Source records:
== Segment start ==
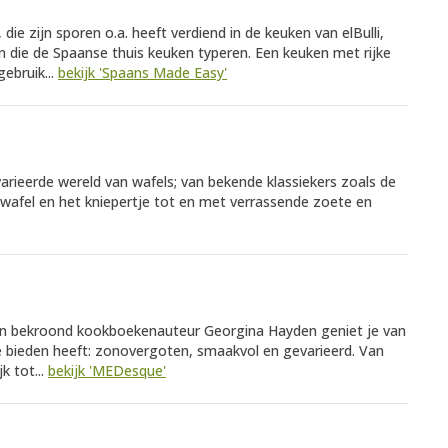
ie zijn sporen o.a. heeft verdiend in de keuken van elBulli,
n die de Spaanse thuis keuken typeren. Een keuken met rijke
ebruik...
bekijk 'Spaans Made Easy'
varieerde wereld van wafels; van bekende klassiekers zoals de
pwafel en het kniepertje tot en met verrassende zoete en
an bekroond kookboekenauteur Georgina Hayden geniet je van
e bieden heeft: zonovergoten, smaakvol en gevarieerd. Van
k tot...
bekijk 'MEDesque'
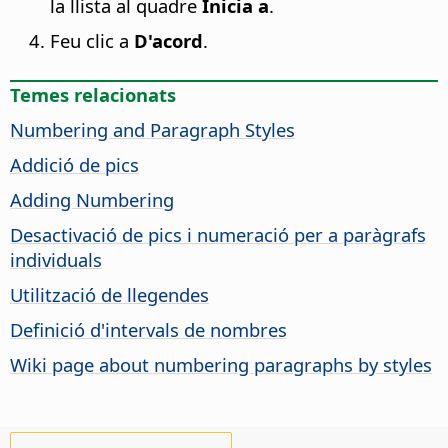
la llista al quadre
Inicia a
.
Feu clic a
D'acord
.
Temes relacionats
Numbering and Paragraph Styles
Addició de pics
Adding Numbering
Desactivació de pics i numeració per a paràgrafs
individuals
Utilització de llegendes
Definició d'intervals de nombres
Wiki page about numbering paragraphs by styles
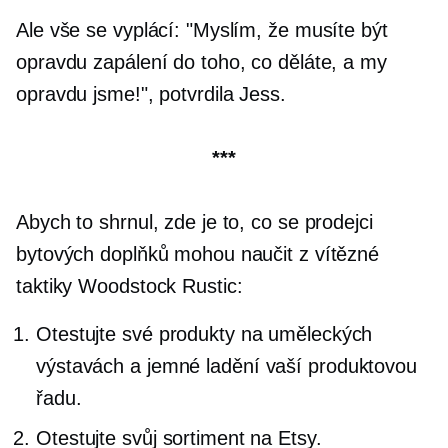
Ale vše se vyplácí: "Myslím, že musíte být
opravdu zapálení do toho, co děláte, a my
opravdu jsme!", potvrdila Jess.
***
Abych to shrnul, zde je to, co se prodejci
bytových doplňků mohou naučit z vítězné
taktiky Woodstock Rustic:
Otestujte své produkty na uměleckých
výstavách a
jemné ladění
vaší produktovou
řadu.
Otestujte svůj sortiment na Etsy.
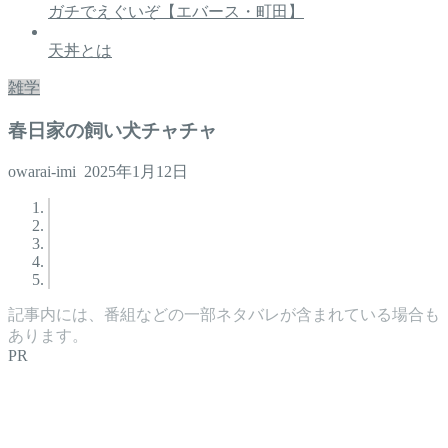
ガチでえぐいぞ【エバース・町田】
天丼とは
雑学
春日家の飼い犬チャチャ
owarai-imi
2025年1月12日
記事内には、番組などの一部ネタバレが含まれている場合も
あります。
PR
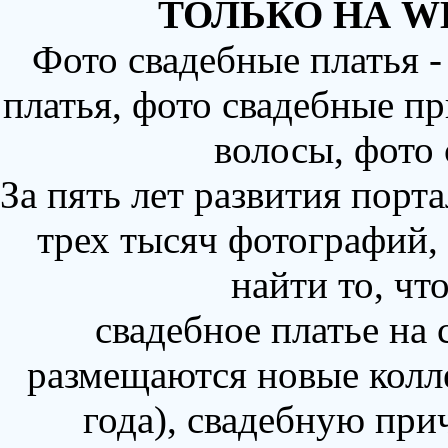
ТОЛЬКО НА W
Фото свадебные платья 
платья, фото свадебные пр
волосы, фото
За пять лет развития порт
трех тысяч фотографий,
найти то, чт
свадебное платье на
размещаются новые колл
года), свадебную при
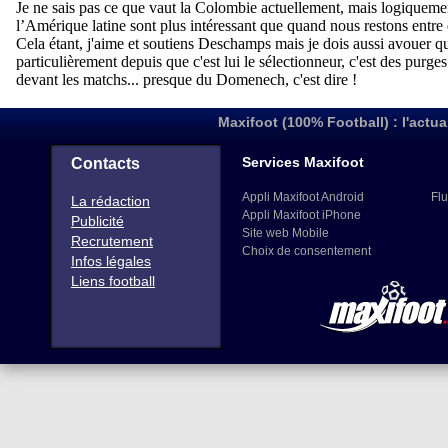
Maxifoot (100% Football) : l'actua
Services Maxifoot
Contacts
Appli Maxifoot Android
Flu
La rédaction
Appli Maxifoot iPhone
Publicité
Site web Mobile
Recrutement
Choix de consentement
Infos légales
Liens football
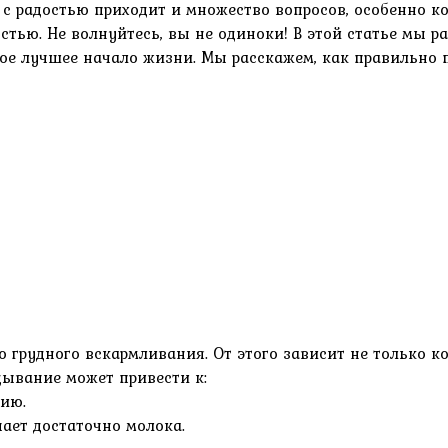
 с радостью приходит и множество вопросов, особенно ко
тью. Не волнуйтесь, вы не одиноки! В этой статье мы 
ое лучшее начало жизни. Мы расскажем, как правильно 
 грудного вскармливания. От этого зависит не только 
дывание может привести к:
ию.
ает достаточно молока.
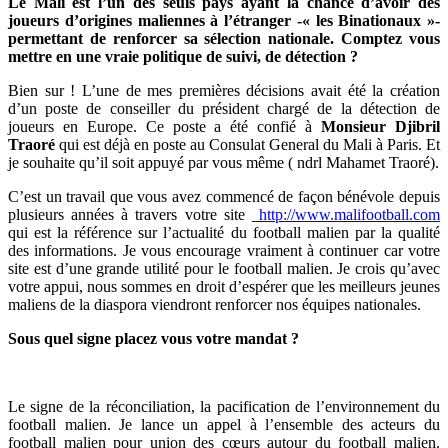
Le Mali est l’un des seuls pays ayant la chance d’avoir des
joueurs d’origines maliennes à l’étranger -« les Binationaux »-
permettant de renforcer sa sélection nationale. Comptez vous
mettre en une vraie politique de suivi, de détection ?
Bien sur ! L’une de mes premières décisions avait été la création
d’un poste de conseiller du président chargé de la détection de
joueurs en Europe. Ce poste a été confié à
Monsieur Djibril
Traoré
qui est déjà en poste au Consulat General du Mali à Paris. Et
je souhaite qu’il soit appuyé par vous même ( ndrl Mahamet Traoré).
C’est un travail que vous avez commencé de façon bénévole depuis
plusieurs années à travers votre site
http://www.malifootball.com
qui est la référence sur l’actualité du football malien par la qualité
des informations. Je vous encourage vraiment à continuer car votre
site est d’une grande utilité pour le football malien. Je crois qu’avec
votre appui, nous sommes en droit d’espérer que les meilleurs jeunes
maliens de la diaspora viendront renforcer nos équipes nationales.
Sous quel signe placez vous votre mandat ?
Le signe de la réconciliation, la pacification de l’environnement du
football malien. Je lance un appel à l’ensemble des acteurs du
football malien pour union des cœurs autour du football malien.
== Segment end ==
— WORK ITEM —
Quote exactly, and only, the lines from the line containing "Abych to shrnul, zde je to, co se prodejci" through the final line of the records above, both included, omitting any pictures.

— TASK RESPONSE —
Abych to shrnul, zde je to, co se prodejci
bytových doplňků mohou naučit z vítězné
taktiky Woodstock Rustic:
Otestujte své produkty na uměleckých
výstavách a
jemné ladění
vaší produktovou
řadu.
Otestujte svůj sortiment na Etsy.
ガチでえぐいぞ【エバース・町田】
天丼とは
雑学
春日家の飼い犬チャチャ
owarai-imi
2025年1月12日
記事内には、番組などの一部ネタバレが含まれている場合も
あります。
PR
ТОЛЬКО НА W
Фото свадебные платья 
платья, фото свадебные пр
волосы, фото
За пять лет развития порт
трех тысяч фотографий,
найти то, чт
свадебное платье на
размещаются новые колл
года), свадебную при
Maxifoot (100% Football) : l'actua
Services Maxifoot
Contacts
Appli Maxifoot Android
Flu
La rédaction
Appli Maxifoot iPhone
Publicité
Site web Mobile
Recrutement
Choix de consentement
Infos légales
Liens football
 с радостью приходит и множество вопросов, особенно ко
тью. Не волнуйтесь, вы не одиноки! В этой статье мы 
ое лучшее начало жизни. Мы расскажем, как правильно 
 грудного вскармливания. От этого зависит не только 
дывание может привести к:
ию.
ает достаточно молока.
Le Mali est l’un des seuls pays ayant la chance d’avoir des
joueurs d’origines maliennes à l’étranger -« les Binationaux »-
permettant de renforcer sa sélection nationale. Comptez vous
mettre en une vraie politique de suivi, de détection ?
Bien sur ! L’une de mes premières décisions avait été la création
d’un poste de conseiller du président chargé de la détection de
joueurs en Europe. Ce poste a été confié à
Monsieur Djibril
Traoré
qui est déjà en poste au Consulat General du Mali à Paris. Et
je souhaite qu’il soit appuyé par vous même ( ndrl Mahamet Traoré).
C’est un travail que vous avez commencé de façon bénévole depuis
plusieurs années à travers votre site
http://www.malifootball.com
qui est la référence sur l’actualité du football malien par la qualité
des informations. Je vous encourage vraiment à continuer car votre
site est d’une grande utilité pour le football malien. Je crois qu’avec
votre appui, nous sommes en droit d’espérer que les meilleurs jeunes
maliens de la diaspora viendront renforcer nos équipes nationales.
Sous quel signe placez vous votre mandat ?
Le signe de la réconciliation, la pacification de l’environnement du
football malien. Je lance un appel à l’ensemble des acteurs du
football malien pour union des cœurs autour du football malien.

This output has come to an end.